**Exercise task:** Arrange the lines that run from the start of the items through the line containing "collectors: K. M." as a numbered list, leaving out any blank lines.

Extracted data entries
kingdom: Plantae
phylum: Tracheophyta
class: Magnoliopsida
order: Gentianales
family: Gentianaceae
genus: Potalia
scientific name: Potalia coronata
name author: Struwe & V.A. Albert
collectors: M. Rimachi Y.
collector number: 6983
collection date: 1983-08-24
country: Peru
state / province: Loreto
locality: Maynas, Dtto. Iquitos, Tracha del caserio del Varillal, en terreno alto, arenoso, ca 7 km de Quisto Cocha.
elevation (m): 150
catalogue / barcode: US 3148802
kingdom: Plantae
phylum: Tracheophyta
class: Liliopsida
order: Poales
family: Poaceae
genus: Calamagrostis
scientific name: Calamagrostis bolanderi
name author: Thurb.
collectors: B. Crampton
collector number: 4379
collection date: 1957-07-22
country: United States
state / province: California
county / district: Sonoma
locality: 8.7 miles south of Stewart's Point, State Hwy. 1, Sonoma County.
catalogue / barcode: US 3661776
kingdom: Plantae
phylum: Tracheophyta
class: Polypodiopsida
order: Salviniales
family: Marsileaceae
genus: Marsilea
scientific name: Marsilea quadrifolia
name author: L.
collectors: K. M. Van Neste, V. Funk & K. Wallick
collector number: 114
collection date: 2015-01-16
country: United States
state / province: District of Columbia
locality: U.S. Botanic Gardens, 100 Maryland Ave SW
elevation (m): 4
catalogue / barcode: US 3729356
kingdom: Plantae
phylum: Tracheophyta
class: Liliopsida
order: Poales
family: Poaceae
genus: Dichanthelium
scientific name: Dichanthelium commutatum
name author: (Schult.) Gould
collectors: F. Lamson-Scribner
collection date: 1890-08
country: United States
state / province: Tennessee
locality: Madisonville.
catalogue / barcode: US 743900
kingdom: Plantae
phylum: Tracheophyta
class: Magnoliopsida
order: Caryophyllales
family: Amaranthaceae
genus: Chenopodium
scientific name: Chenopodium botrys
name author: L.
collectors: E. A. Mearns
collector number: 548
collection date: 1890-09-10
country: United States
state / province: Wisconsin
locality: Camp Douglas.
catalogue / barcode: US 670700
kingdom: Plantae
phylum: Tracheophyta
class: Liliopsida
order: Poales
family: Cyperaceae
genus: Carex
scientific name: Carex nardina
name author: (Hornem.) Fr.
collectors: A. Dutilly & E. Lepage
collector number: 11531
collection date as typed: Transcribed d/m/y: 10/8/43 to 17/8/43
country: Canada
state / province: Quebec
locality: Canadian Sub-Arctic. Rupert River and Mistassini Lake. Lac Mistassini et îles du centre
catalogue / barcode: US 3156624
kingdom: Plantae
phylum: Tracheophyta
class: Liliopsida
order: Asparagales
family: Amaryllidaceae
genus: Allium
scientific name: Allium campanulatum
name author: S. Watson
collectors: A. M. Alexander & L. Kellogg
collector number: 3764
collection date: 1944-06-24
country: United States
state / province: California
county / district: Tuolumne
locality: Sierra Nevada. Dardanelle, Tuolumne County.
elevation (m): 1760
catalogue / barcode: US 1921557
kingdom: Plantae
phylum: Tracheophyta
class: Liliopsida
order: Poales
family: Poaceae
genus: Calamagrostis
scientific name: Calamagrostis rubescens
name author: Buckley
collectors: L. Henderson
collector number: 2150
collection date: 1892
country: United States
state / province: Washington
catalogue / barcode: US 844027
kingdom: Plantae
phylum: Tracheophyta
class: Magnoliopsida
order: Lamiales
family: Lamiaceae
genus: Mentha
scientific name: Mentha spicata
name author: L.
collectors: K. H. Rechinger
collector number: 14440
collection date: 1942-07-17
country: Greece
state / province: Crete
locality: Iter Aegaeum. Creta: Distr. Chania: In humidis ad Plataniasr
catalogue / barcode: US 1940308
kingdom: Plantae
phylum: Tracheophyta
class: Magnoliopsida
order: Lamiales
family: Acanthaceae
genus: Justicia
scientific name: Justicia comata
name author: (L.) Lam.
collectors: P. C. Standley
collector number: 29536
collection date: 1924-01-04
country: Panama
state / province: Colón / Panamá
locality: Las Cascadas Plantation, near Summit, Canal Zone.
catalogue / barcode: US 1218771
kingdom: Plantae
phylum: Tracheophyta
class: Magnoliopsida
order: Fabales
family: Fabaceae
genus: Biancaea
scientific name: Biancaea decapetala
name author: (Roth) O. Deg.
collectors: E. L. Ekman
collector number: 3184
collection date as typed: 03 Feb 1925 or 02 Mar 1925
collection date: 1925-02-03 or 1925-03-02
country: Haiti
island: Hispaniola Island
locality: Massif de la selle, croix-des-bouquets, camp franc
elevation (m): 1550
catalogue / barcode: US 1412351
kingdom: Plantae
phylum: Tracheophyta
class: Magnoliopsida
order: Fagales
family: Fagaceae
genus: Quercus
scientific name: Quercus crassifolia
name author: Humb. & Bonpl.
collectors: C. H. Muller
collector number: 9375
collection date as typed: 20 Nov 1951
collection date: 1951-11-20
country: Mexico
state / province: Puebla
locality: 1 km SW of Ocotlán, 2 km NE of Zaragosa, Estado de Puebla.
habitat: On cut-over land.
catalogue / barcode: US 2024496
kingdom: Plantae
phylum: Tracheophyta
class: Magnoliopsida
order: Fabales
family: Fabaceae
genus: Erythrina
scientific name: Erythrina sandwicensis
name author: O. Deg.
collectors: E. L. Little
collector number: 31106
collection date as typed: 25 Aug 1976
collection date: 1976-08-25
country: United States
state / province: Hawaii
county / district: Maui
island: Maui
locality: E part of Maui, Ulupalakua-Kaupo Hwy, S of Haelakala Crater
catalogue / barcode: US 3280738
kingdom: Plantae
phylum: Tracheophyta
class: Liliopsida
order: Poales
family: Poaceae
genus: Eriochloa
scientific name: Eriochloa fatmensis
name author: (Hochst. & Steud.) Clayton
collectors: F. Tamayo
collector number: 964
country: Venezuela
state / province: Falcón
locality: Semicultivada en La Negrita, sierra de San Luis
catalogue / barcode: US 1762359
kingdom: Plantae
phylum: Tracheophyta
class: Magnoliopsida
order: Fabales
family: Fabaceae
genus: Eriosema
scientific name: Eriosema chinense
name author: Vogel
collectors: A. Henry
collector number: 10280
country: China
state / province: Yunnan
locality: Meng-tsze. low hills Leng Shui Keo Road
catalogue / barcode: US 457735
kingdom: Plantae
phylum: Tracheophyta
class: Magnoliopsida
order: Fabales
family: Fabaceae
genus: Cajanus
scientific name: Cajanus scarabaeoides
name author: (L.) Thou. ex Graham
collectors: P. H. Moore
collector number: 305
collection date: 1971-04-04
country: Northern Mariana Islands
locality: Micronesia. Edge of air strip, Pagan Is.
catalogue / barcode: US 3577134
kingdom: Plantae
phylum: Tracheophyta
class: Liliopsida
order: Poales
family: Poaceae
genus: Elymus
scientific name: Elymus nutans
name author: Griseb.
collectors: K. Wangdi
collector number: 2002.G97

**Exercise answer:**
1. kingdom: Plantae
2. phylum: Tracheophyta
3. class: Magnoliopsida
4. order: Gentianales
5. family: Gentianaceae
6. genus: Potalia
7. scientific name: Potalia coronata
8. name author: Struwe & V.A. Albert
9. collectors: M. Rimachi Y.
10. collector number: 6983
11. collection date: 1983-08-24
12. country: Peru
13. state / province: Loreto
14. locality: Maynas, Dtto. Iquitos, Tracha del caserio del Varillal, en terreno alto, arenoso, ca 7 km de Quisto Cocha.
15. elevation (m): 150
16. catalogue / barcode: US 3148802
17. kingdom: Plantae
18. phylum: Tracheophyta
19. class: Liliopsida
20. order: Poales
21. family: Poaceae
22. genus: Calamagrostis
23. scientific name: Calamagrostis bolanderi
24. name author: Thurb.
25. collectors: B. Crampton
26. collector number: 4379
27. collection date: 1957-07-22
28. country: United States
29. state / province: California
30. county / district: Sonoma
31. locality: 8.7 miles south of Stewart's Point, State Hwy. 1, Sonoma County.
32. catalogue / barcode: US 3661776
33. kingdom: Plantae
34. phylum: Tracheophyta
35. class: Polypodiopsida
36. order: Salviniales
37. family: Marsileaceae
38. genus: Marsilea
39. scientific name: Marsilea quadrifolia
40. name author: L.
41. collectors: K. M. Van Neste, V. Funk & K. Wallick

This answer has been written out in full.